La Historia no es una sucesión de hechos sucedidos sucesivamente, como aseguraba cierta ingenua definición que aprendí cuando transitaba por la Primaria. No quisiera ahora redefinir la Historia. No hallaría la fórmula exacta. Como decía Juan Ramón Jiménez refiriéndose a la poesía, más me gusta sentir la Historia que definirla. Y sentirla, a mi entender, equivale a voltear la vista, observar la teoría de años y siglos que nos anteceden y reconocernos en la masa de hechos y dichos que parten de nuestras espaldas hacia el pasado, y obrar porque el futuro sea fiel a las corrientes matrices de nuestra personalidad como pueblo.
Lo aprendí tardíamente. De adulto. Crecí sin que nadie me dijera que en la porción sur de mi pueblo, bajo unos mangos, amarraba su hamaca o su caballo el Mayor General Francisco Carrillo. No había entonces historia local. Ni geografía de patio. Qué emoción cuando, muchos años después de marcharme, supe que aquel río donde me bañaba se nombraba Caunao, cuyo nombre yo estudié en los textos escolares.
También me sentí más apegado a mi pueblo, que es lo esencial, cuando conocí en amarillentas lecturas sus vínculos con aquel mambí de las tres guerras, oriundo de Remedios. Si toda esa crónica local, si todos esos valores se me hubieran impartido allí, en mi pueblo, mi conciencia cubana habría sido más raigal, más palpable. Porque qué lejanos me parecían Demajagua, Baraguá, Baire, Las Guásimas, Jimaguayú, la calle Paula, el Castillo de la Punta, privilegios de orientales, camagüeyanos y habaneros que nacían o morían en sitios con tanto eco glorioso.
Mi pueblo, sin embargo, poseía también su privilegio histórico. Había entregado su aporte a la nación. Pequeño, pero propio. Ahora ya no me avergüenza que mi villorrio natal apenas se aprecie en el mapa junto a Remedios. Mi mapa histórico es, en mi conciencia, más profundo.

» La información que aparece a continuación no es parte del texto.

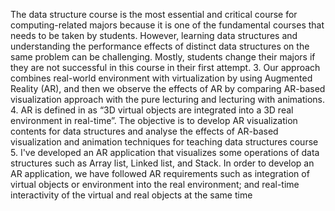 
The data structure course is the most essential and critical course for computing-related majors because it is one of the fundamental courses that needs to be taken by students. 
However, learning data structures and understanding the performance effects of  distinct data structures on the same problem can be challenging. Mostly, students  change their majors if they are not successful in this course in their first attempt.
3. Our approach combines real-world environment with virtualization by using Augmented Reality (AR), and then we observe the effects of AR by comparing AR-based  visualization approach with the pure lecturing and lecturing with animations. 
4. AR is defined in as “3D virtual objects are integrated into a 3D real environment in real-time”. The objective is to develop AR visualization contents for data structures and analyse the effects of AR-based visualization and animation techniques for teaching data structures course
5. I've developed an AR application that visualizes some operations of data structures such as Array list, Linked list, and Stack. In order to develop an AR application, we have followed AR requirements such as integration of virtual objects or environment into the real environment; and real-time interactivity of the virtual and real objects at the same time
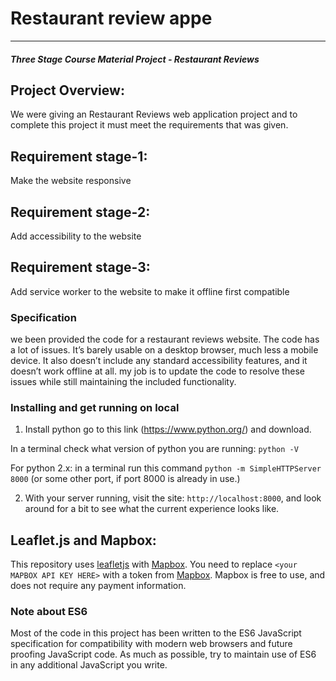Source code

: # Restaurant review appe
---
#### _Three Stage Course Material Project - Restaurant Reviews_

## Project Overview:

We were giving an Restaurant Reviews web application project and to complete this project it must meet the requirements that was given.

## Requirement stage-1:
  Make the website responsive 
## Requirement stage-2:
  Add accessibility to the website
## Requirement stage-3:
  Add service worker to the website to make it offline first compatible



### Specification

we been provided the code for a restaurant reviews website. The code has a lot of issues. It’s barely usable on a desktop browser, much less a mobile device. It also doesn’t include any standard accessibility features, and it doesn’t work offline at all. my job is to update the code to resolve these issues while still maintaining the included functionality. 

### Installing and get running on local

1. Install python go to this link (https://www.python.org/) and download.

In a terminal check what version of python you are running: `python -V`

For python 2.x: in a terminal run this command `python -m SimpleHTTPServer 8000`
 (or some other port, if port 8000 is already in use.) 

2. With your server running, visit the site: `http://localhost:8000`, and look around for a bit to see what the current experience looks like.







## Leaflet.js and Mapbox:

This repository uses [leafletjs](https://leafletjs.com/) with [Mapbox](https://www.mapbox.com/). You need to replace `<your MAPBOX API KEY HERE>` with a token from [Mapbox](https://www.mapbox.com/). Mapbox is free to use, and does not require any payment information. 

### Note about ES6

Most of the code in this project has been written to the ES6 JavaScript specification for compatibility with modern web browsers and future proofing JavaScript code. As much as possible, try to maintain use of ES6 in any additional JavaScript you write. 




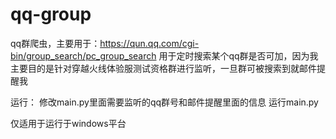 # qq-group
qq群爬虫，主要用于：https://qun.qq.com/cgi-bin/group_search/pc_group_search
用于定时搜索某个qq群是否可加，因为我主要目的是针对穿越火线体验服测试资格群进行监听，一旦群可被搜索到就邮件提醒我

运行：
修改main.py里面需要监听的qq群号和邮件提醒里面的信息
运行main.py

仅适用于运行于windows平台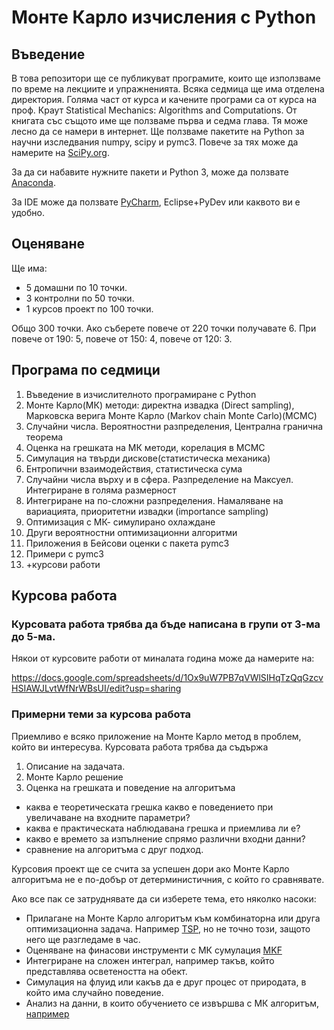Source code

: # Монте Карло изчисления с Python

## Въведение

В това репозитори ще се публикуват програмите, които ще използваме по време на лекциите и упражненията. Всяка седмица ще има отделена директория.
Голяма част от курса и качените програми са от курса на проф. Краут Statistical Mechanics: Algorithms and Computations. От книгата със същото име ще ползваме първа и седма глава. Тя може лесно да се намери в интернет.
Ще ползваме пакетите на Python за научни изследвания numpy, scipy и pymc3. Повече за тях може да намерите на [SciPy.org](https://www.scipy.org/).

За да си набавите нужните пакети и Python 3, може да ползвате [Anaconda](https://www.continuum.io/downloads).

За IDE може да ползвате [PyCharm](https://www.jetbrains.com/pycharm/), Eclipse+PyDev или каквото ви е удобно.


## Оценяване

Ще има: 

- 5 домашни по 10 точки.
- 3 контролни по 50 точки.
- 1 курсов проект по 100 точки.

Общо 300 точки. Ако съберете повече от 220 точки получавате 6. При повече от 190: 5, повече от 150: 4, повече от 120: 3.


## Програма по седмици

1. Въведение в изчислителното програмиране с Python
2. Монте Карло(МК) методи: директна извадка (Direct sampling), Марковска верига Монте Карло (Markov chain Monte Carlo)(MCMC)
3. Случайни числа. Вероятностни разпределения, Централна гранична теорема
4. Оценка на грешката на МК методи, корелация в MCMC
5. Симулация на твърди дискове(статистическа механика) 
6. Ентропични взаимодействия, статистическа сума
7. Случайни числа върху и в сфера. Разпределение на Максуел. Интегриране в голяма размерност
8. Интегриране на по-сложни разпределения. Намаляване на вариацията, приоритетни извадки (importance sampling)
9. Оптимизация с МК- симулирано охлаждане
10. Други вероятностни оптимизационни алгоритми
11. Приложения в Бейсови оценки с пакета pymc3
12. Примери с pymc3
13. +курсови работи


## Курсова работа

### Курсовата работа трябва да бъде написана в групи от 3-ма до 5-ма. 

Някои от курсовите работи от миналата година може да намерите на:

https://docs.google.com/spreadsheets/d/1Ox9uW7PB7qVWlSIHqTzQqGzcvHSIAWJLvtWfNrWBsUI/edit?usp=sharing

### Примерни теми за курсова работа

Приемливо е всяко приложение на Монте Карло метод в проблем, който ви интересува. Курсовата работа трябва да съдържа
1. Описание на задачата.
2. Монте Карло решение
3. Оценка на грешката и поведение на алгоритъма

 - каква е теоретическата грешка какво е поведението при увеличаване на входните параметри?
 - каква е практическата наблюдавана грешка и приемлива ли е?
 - какво е времето за изпълнение спрямо различни входни данни?
 - сравнение на алгоритъма с друг подход.
 
Курсовия проект ще се счита за успешен дори ако Монте Карло алгоритъма не е по-добър от детерминистичния, с който го сравнявате.

Ако все пак се затруднявате да си изберете тема, ето няколко насоки:

 - Прилагане на Монте Карло алгоритъм към комбинаторна или друга оптимизационна задача. Например [TSP](https://en.wikipedia.org/wiki/Travelling_salesman_problem), но не точно този, защото него ще разгледаме в час.
 - Оценяване на финасови инструменти с МК сумулация [MKF](https://en.wikipedia.org/wiki/Monte_Carlo_methods_in_finance)
 - Интегриране на сложен интеграл, например такъв, който представлява осветеността на обект.
 - Симулация на флуид или какъв да е друг процес от природата, в който има случайно поведение.
 - Анализ на данни, в които обучението се извършва с МК алгоритъм, [например](http://nbviewer.jupyter.org/github/CamDavidsonPilon/Probabilistic-Programming-and-Bayesian-Methods-for-Hackers/blob/master/Chapter3_MCMC/Ch3_IntroMCMC_PyMC2.ipynb)


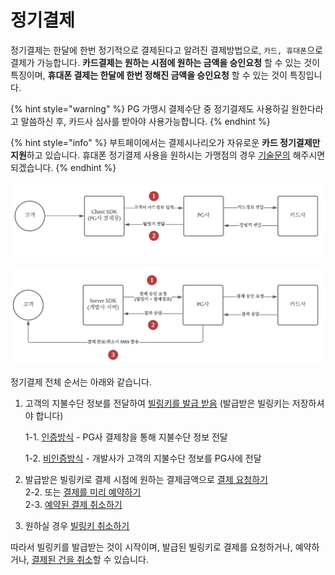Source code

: # 정기결제

정기결제는 한달에 한번 정기적으로 결제된다고 알려진 결제방법으로, `카드, 휴대폰`으로 결제가 가능합니다. **카드결제는 원하는 시점에 원하는 금액을 승인요청** 할 수 있는 것이 특징이며, **휴대폰 결제는 한달에 한번 정해진 금액을 승인요청** 할 수 있는 것이 특징입니다.

{% hint style="warning" %}
PG 가맹시 결제수단 중 정기결제도 사용하길 원한다라고 말씀하신 후, 카드사 심사를 받아야 사용가능합니다.
{% endhint %}

{% hint style="info" %}
부트페이에서는 결제시나리오가 자유로운 **카드 정기결제만 지원**하고 있습니다. 휴대폰 정기결제 사용을 원하시는 가맹점의 경우 [기술문의](https://bootpay.channel.io) 해주시면 되겠습니다.
{% endhint %}

![1. 빌링키를 발급받아](<../../.gitbook/assets/image (2).png>)

![2. 발급받은 빌링키로 결제승인을 요청합니다](<../../.gitbook/assets/image (3).png>)

정기결제 전체 순서는 아래와 같습니다.

1.  고객의 지불수단 정보를 전달하여 [빌링키를 발급 받음](undefined.md) (발급받은 빌링키는 저장하셔야 합니다)

    1-1. [인증방식](undefined.md#1-1.) - PG사 결제창을 통해 지불수단 정보 전달&#x20;

    1-2. [비인증방식](undefined.md#1-2.) - 개발사가 고객의 지불수단 정보를 PG사에 전달 &#x20;
2. 발급받은 빌링키로 결제 시점에 원하는 결제금액으로 [결제 요청하기](undefined-1.md) \
   2-2. 또는 [결제를 미리 예약하기](undefined-2.md) \
   2-3. [예약된 결제 취소하기](undefined-3.md)&#x20;
3. 원하실 경우 [빌링키 취소하기 ](undefined-4.md)

따라서 빌링키를 발급받는 것이 시작이며, 발급된 빌링키로 결제를 요청하거나, 예약하거나, [결제된 건을 취소](../../server/cancel.md)할 수 있습니다.
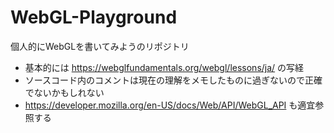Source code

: # WebGL-Playground

個人的にWebGLを書いてみようのリポジトリ

- 基本的には https://webglfundamentals.org/webgl/lessons/ja/ の写経
- ソースコード内のコメントは現在の理解をメモしたものに過ぎないので正確でないかもしれない
- https://developer.mozilla.org/en-US/docs/Web/API/WebGL_API も適宜参照する

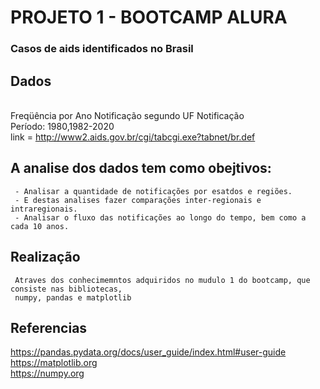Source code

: # PROJETO 1 - BOOTCAMP ALURA 

### Casos de aids identificados no Brasil

## Dados

<br>Freqüência por Ano Notificação segundo UF Notificação
<br>Período: 1980,1982-2020
<br>link = http://www2.aids.gov.br/cgi/tabcgi.exe?tabnet/br.def

## A analise dos dados tem como obejtivos:
     - Analisar a quantidade de notificações por esatdos e regiões. 
     - E destas analises fazer comparações inter-regionais e intraregionais.
     - Analisar o fluxo das notificações ao longo do tempo, bem como a cada 10 anos.
     
## Realização
     Atraves dos conhecimemntos adquiridos no mudulo 1 do bootcamp, que consiste nas bibliotecas,
     numpy, pandas e matplotlib
     


## Referencias 
https://pandas.pydata.org/docs/user_guide/index.html#user-guide
<br>https://matplotlib.org
<br>https://numpy.org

Parte de aquella aldea de tres o cuatro calles y casas de madera y tejas, cuyo origen radica en unos mangos insurrectos y se agranda con la presencia de Camilo Cienfuegos y una conferencia azucarera en 1958.
Estoy convencido. La identidad nacional brota, se apuntala, se consolida en la historia local. La gente ha de saber que en el sitio por el cual entró en la vida y donde asimiló los amores y valores primeros y decisivos, o donde reside, vivieron antes otros seres que añadieron pensamiento y acción fundacionales a viviendas y paisajes. El pasado del lar municipal no está vacío. Uno habita en el vacío que antes colmó otro. Soy, en cierto sentido, por aquel que es mi vecino y antecesor en la tradición. Mi semilla.
El ombligo de la historia y la cultura no exhibe su oquedad en el abdomen del último, sino en el del primero. El cordón avanza hacia atrás. Y a él debo el perfil inicial. Aunque a veces lo olvide culposamente.
Hace mucho escribí un artículo argumentando la idea de que los héroes de la patria pueden morir dos veces. La primera, como sabemos, el día en que saltan sobre el tiempo y se mudan a la Historia. La segunda vez, cuando... nosotros los matamos.
¿Y hay acaso pueblos asesinos de sus héroes?
Escribo figuradamente. Pueblo que maltrata su historia se desintegra, porque demuele los bloques sobre los cuales halla solidez, figura y tamaño. Pero morir o dar muerte no son conceptos unívocos. ¿No decimos acaso: estoy muerto en vida? Y cuando la tropología popular inventó esa metáfora sabía la relatividad del no ser, que es la muerte. Y uno puede no ser siendo, si vive deprimido, descreído, sin acicates que diversifiquen y coloreen los impulsos interiores.
Los héroes, pues —y me refiero a los personajes decisivos de la Historia—, pueden morir otra vez sin que haya que repetir el acto físico de extirparles la vida. Los matamos cuando los alejamos de los vivos, cuando los representamos descalzados de sus botas humanas, descontaminados de imperfecciones. O creemos que solo el presente nos pertenece y que el pasado es eso... pasado que ni nos va y mucho menos nos viene. El pasado es también ayer mismo, aunque algunos lo olvidan tanto que ya ni saben qué nombres son esos que aparecen en fachadas de escuelas o de fábricas de su provincia o municipio. Nombres que parecen obra de un marketing insensible y tan ignorante que se pierde por las avenidas de la historia de nuestro país.